The parents of Austin Trenum, the Brentsville football player who suffered a concussion in a game Sept. 24 and died Monday in what police ruled a suicide by hanging, will donate their son's brain to head trauma research.

A press release issued by the family Friday afternoon said Trenum's brain will be given to Boston University's Center for the Study of Traumatic Encephalopathy, a degenerative disease related to multiple head injuries.

"We do not have any proof that his concussion caused this," Trenum's father, Gilbert A. "Gil" Trenum Jr., a Prince William County School Board member, said in the release. "However, we do know Austin suffered a concussion last year and one two days before his death. Football is a contact sport and he has taken numerous hits to his head over the past few years.

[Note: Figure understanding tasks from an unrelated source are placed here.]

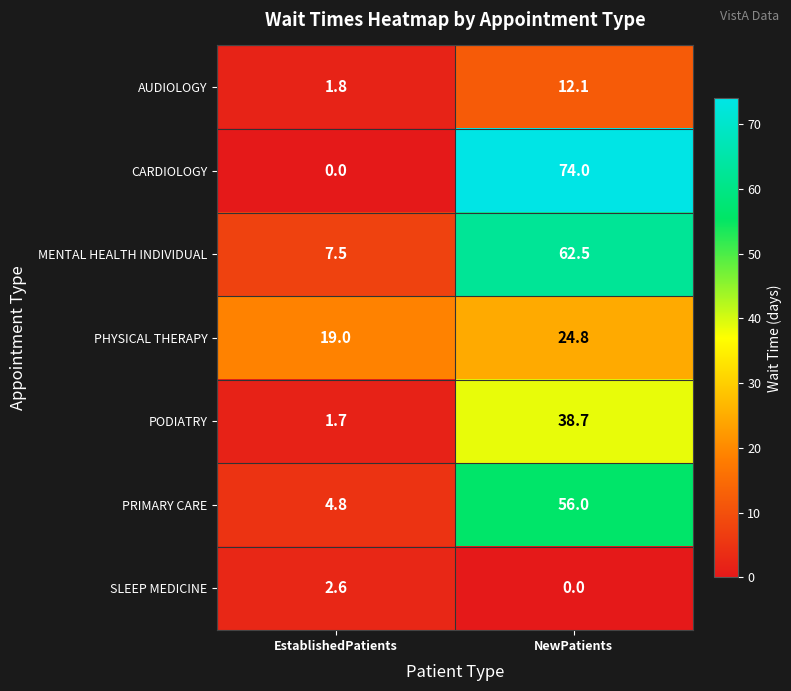

The PRIMARY CARE series shows 4.8 at EstablishedPatients. True or false?

True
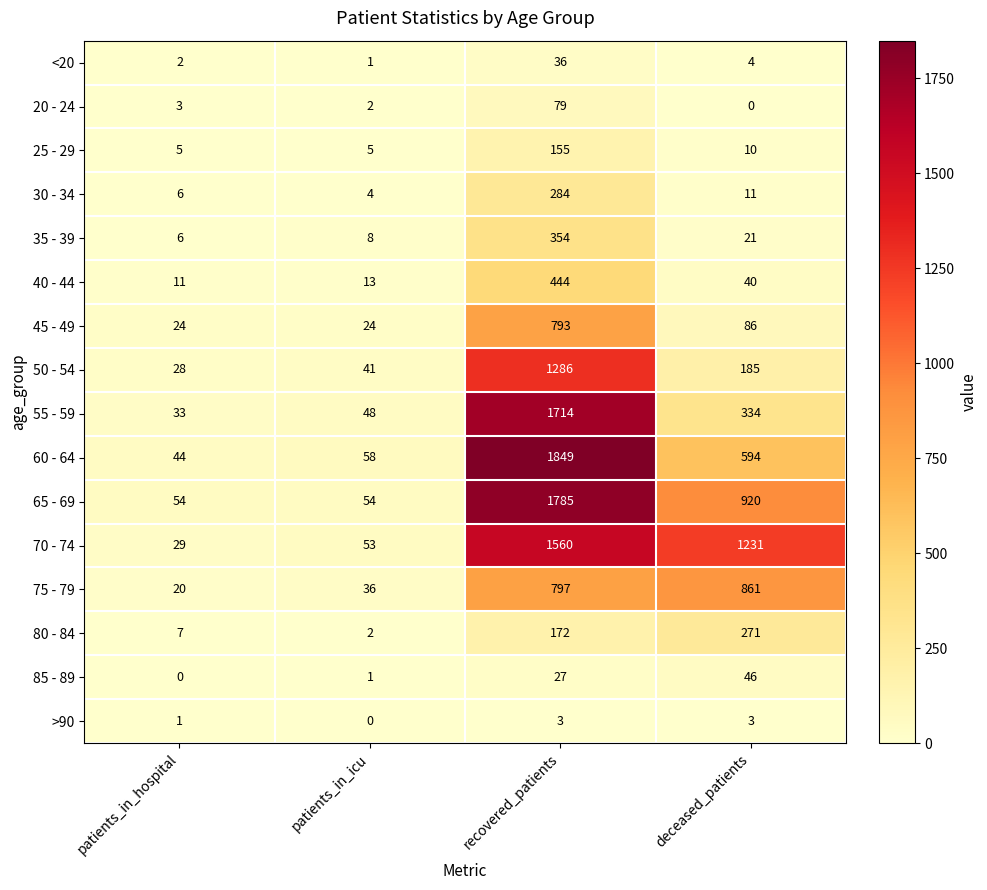

At which category does the chart reach its peak across all series?

recovered_patients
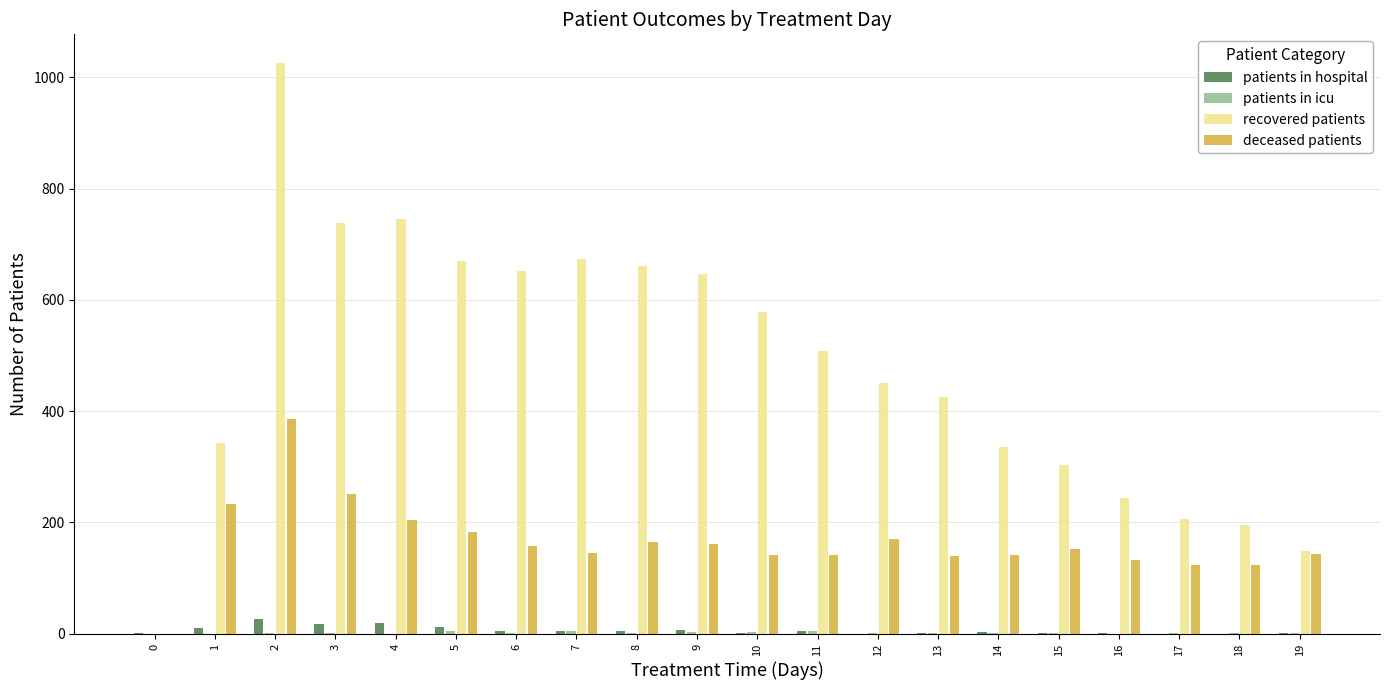

Which category has the highest value in the recovered patients series?

2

"Austin's actions on Sunday were completely out of character. The only logical conclusion is that something in his brain was not working correctly."

After Trenum, 17, suffered the head injury in a home game against Handley Sept. 24, the senior fullback-middle linebacker, who also played lacrosse, went to Prince William Hospital, where a concussion was diagnosed. He attended a team film session Saturday morning.

Family members found him Sunday afternoon and called Prince William County police at 3:57 p.m. Trenum died at about 2 a.m. Monday at Inova Fairfax Hospital.

"Everything was going right for Austin," Michelle Trenum, his mother, said in the release. "We are not aware of any factors in his life to cause such an impulsive act, and none of his many friends or teammates have indicated to us that Austin expressed anything to them either. They are just as stunned as we are."

Brentsville players planned to honor Trenum at their home game Friday night by wearing No. 43 decals on their helmets and by using 10 players instead of 11 for their first offensive snap. Trenum's funeral is at 10:30 a.m. Saturday at the Manassas Assembly of God.